Sincere form of respect

A scene of Filipino-American anti-Marcos activists who gatecrashed the Asia Society in Manhattan, New York to stage a lightning protest just before President Ferdinand Marcos Jr. was scheduled to speak on 23 September (NY time) is reminiscent of an awry incident at the Philippine Consulate in Los Angeles on 14 July 2019.

In the 2019 incident, despite a clear reminder from then Philippine deputy consul general Ambrosio Brian Enciso III for everyone at the town hall meeting to exercise civility, kindness, and openness, several LA-based Fil-Am militants made a scene even before all eight Indigenous People leaders could finish their narratives about communist groups’ abuses, deception, and atrocities.

It was supposed to be a historic and healthy dialogue because, for the first time in recent history, Philippine IPs of various tribes have come to America as a team to make their voices heard and speak on their own behalf, rather than have other groups, with their own interests, speak for them and put words into their mouths.

Five alleged members of militant Bayan USA, one after another, stood up from separate seats across the room — some loudly reading scripts of anti-government chants in an American accent from their mobile phones, while others shouted at the top of their voices.

In the recent New York pandemonium, the activists sat inside the headquarters of the global non-profit organization Asia Society in Manhattan’s Upper East Side, in front of the auditorium where President Marcos Jr. was set to deliver a speech.
Bayan USA, in a statement, said the sit-in was meant to delay the program and inform the attendees whom they are hosting, and remind Marcos Jr. that they will never forget the crimes of his family.

Forming a human chain in front of the door, videos that made rounds on social media showed security personnel dragging them out of the Asia Society premises.

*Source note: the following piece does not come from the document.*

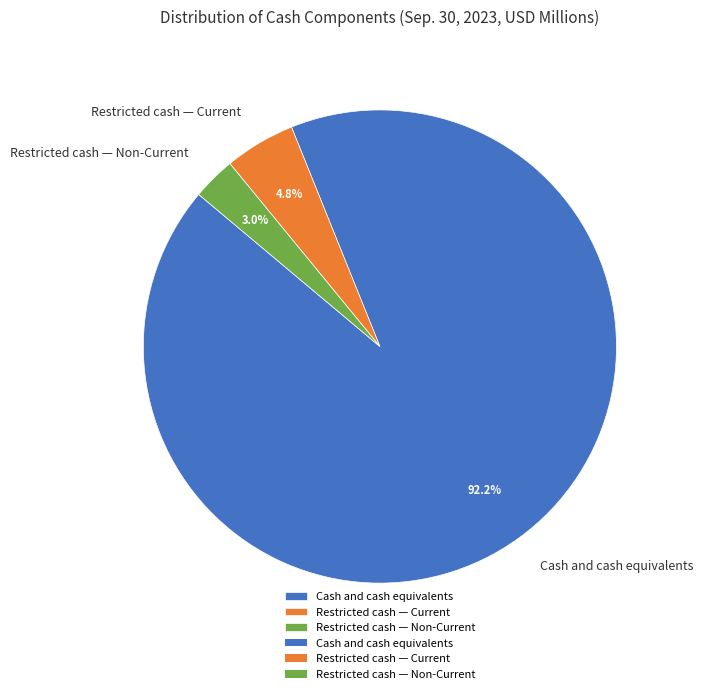

To the nearest percent, what portion does Cash and cash equivalents represent?

92%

At the LA Consulate, the audience and eight IP leaders disappointingly watched personnel send more or less 10 militants, one by one, outside the room.

How these activists gained entry to an exclusive gathering in the LA and Manhattan venues is puzzling to many.

Activism as an action on behalf of a cause or social change that goes in a variety of forms, beyond what is conventional or routine.

It had its fair share of criticism and controversy far from being performative, but in hindsight, it can create lasting change — only if people with contrasting viewpoints are aware that there’s hope out there, and there’s a way to do it and get good outcomes.

Not by ranting and apathy, but by facilitating individuals to LISTEN and take action on an issue they care about.

It is true that the phrase “I hear you” is an abused response to mean that we are paying attention. The act of hearing just happens involuntarily and doesn’t necessarily involve listening. The truth of the matter is we are not listening at all.

According to American educator Stephen Covey, “Most people don’t listen with the intent to understand. Most people listen with the intent to reply.”

It’s a sad truth that what was supposed to be a healthy and productive engagement by the President and stakeholders attending the Asia Society forum was marred by rabid Fil-Am activists who, instead of objectively discharging their sentiments, chose to vilify rather than listen — spoiling what could have been a “free market of ideas.”

Remember, listening is one of the sincerest forms of respect, where there is much wisdom as there is in talking.